Language models speak with the same tone whether they’re right or wrong. They mirror form without necessarily grasping function. I saw this often when testing clause extraction during due diligence. Models would replicate the shape of an indemnity or warranty clause without picking up the actual substance.
That’s the problem. It’s not just that the answer is wrong. It’s that it looks completely fine until someone relies on it.
4. Governance Isn’t a Add-On
You can’t build trust by layering on audit logs at the end. If the tool is involved in decision-making, governance has to be part of the foundation.
- Track prompts.
- Log what the model saw.
- Capture what changed, who approved it, and when.
If your tool can’t answer those questions, it doesn’t belong anywhere near legal or operational workflows.
This ties back to a thread I’ve returned to across multiple projects. If a system can’t show its working, it isn’t automating decisions. It’s just hiding where they came from.
Governance isn’t just boring admin, it’s how you stop mistakes from becoming process.
5. Sometimes "I Don’t Know" Is the Right Answer
Munch never said "not sure." It returned something every time, even when it was clearly guessing. That’s a flaw in the system, not just the model.
In legal work, "not enough information" is a perfectly valid output. That needs to be part of the design. Forcing a model to pick something guarantees you’ll get made-up answers with no signal that they’re unreliable.
This has come up repeatedly in my own evaluations. If the model isn’t allowed to express doubt, it will keep talking anyway.
You don’t need a model that answers everything. You need one that knows when to stop.
6. No Escalation Path Means Quiet Failures
When a contract was wrongly flagged, the response process left no room to challenge it properly. No clear escalation route. No second layer of review. No way to push back except in a tiny comment box, on a tight deadline.
This builds on earlier work I’ve done around legal workflows. What I call intentional handoff. Escalation has to be visible, deliberate, and easy to trigger. Otherwise, judgment calls vanish into automation.
Good tools create space for disagreement. Great ones track how those disagreements change outcomes.
This Isn’t a One-Off
Munch made headlines because of what it impacted. Veterans, healthcare, federal budgets. The design failure wasn’t rare. You can already see the same shape across legal tech.
Tools that suggest deletions, flag clauses, or score risk are often built on vague prompts, tight context windows, and outputs that sound more certain than they should. Evaluation is an afterthought. The result looks sharp, the process moves quickly, and people start trusting it too soon.
This isn’t hypothetical.
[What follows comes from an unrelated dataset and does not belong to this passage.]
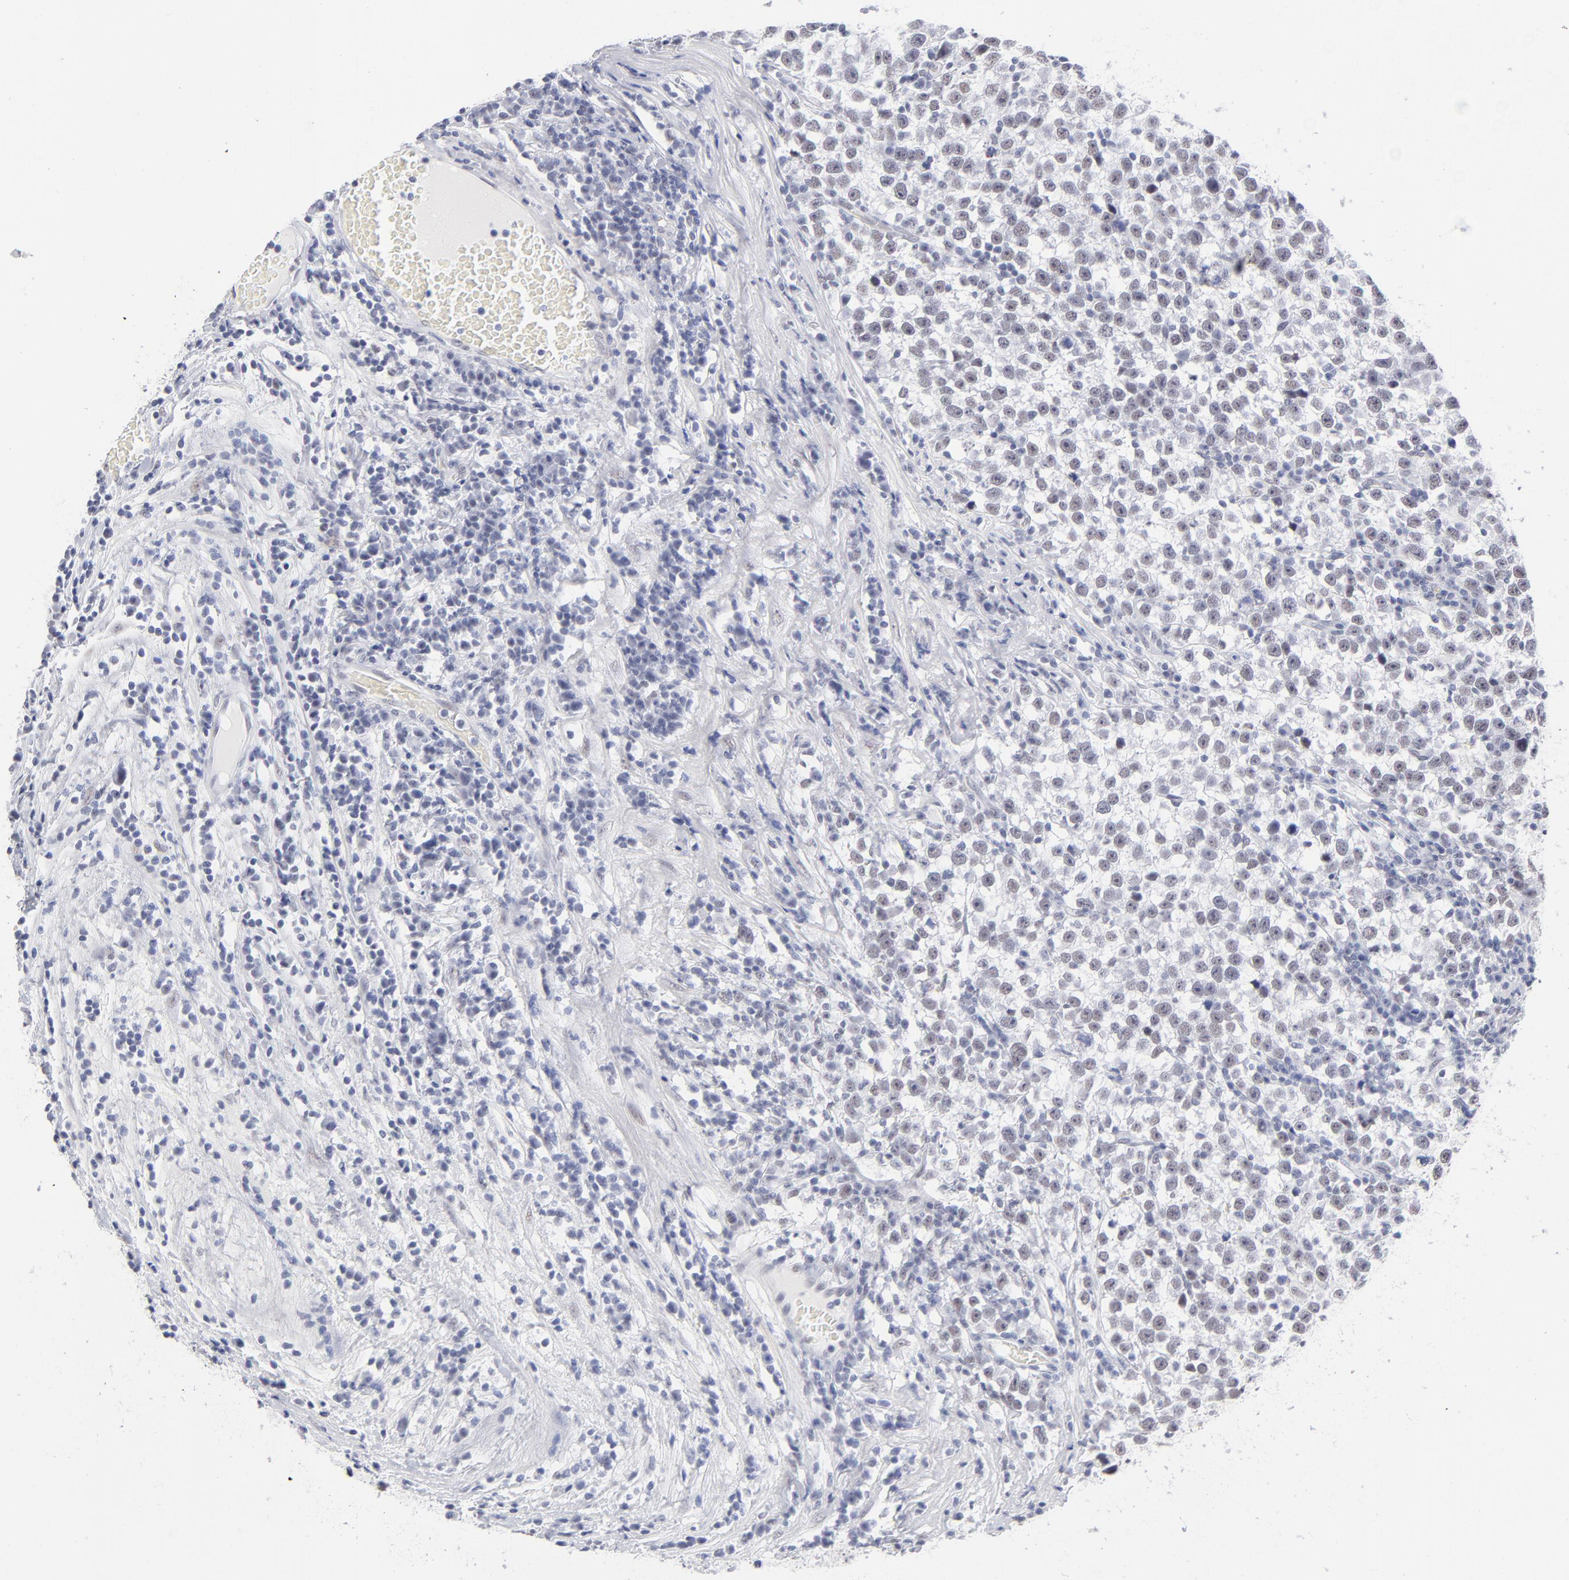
{"staining": {"intensity": "weak", "quantity": "25%-75%", "location": "nuclear"}, "tissue": "testis cancer", "cell_type": "Tumor cells", "image_type": "cancer", "snomed": [{"axis": "morphology", "description": "Seminoma, NOS"}, {"axis": "topography", "description": "Testis"}], "caption": "DAB (3,3'-diaminobenzidine) immunohistochemical staining of human testis cancer demonstrates weak nuclear protein staining in about 25%-75% of tumor cells.", "gene": "SNRPB", "patient": {"sex": "male", "age": 43}}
I’ve seen it again and again when building and testing prompt-led review systems. If you don’t define the task properly, set the right boundaries, or plan for when the model doesn’t know, you’re not building a legal tool, it's more building risk, dressed up as efficiency.
It’s easy to create something that sounds confident. Much harder to build something that holds up when the input’s messy or the stakes are high, which is where the real work is.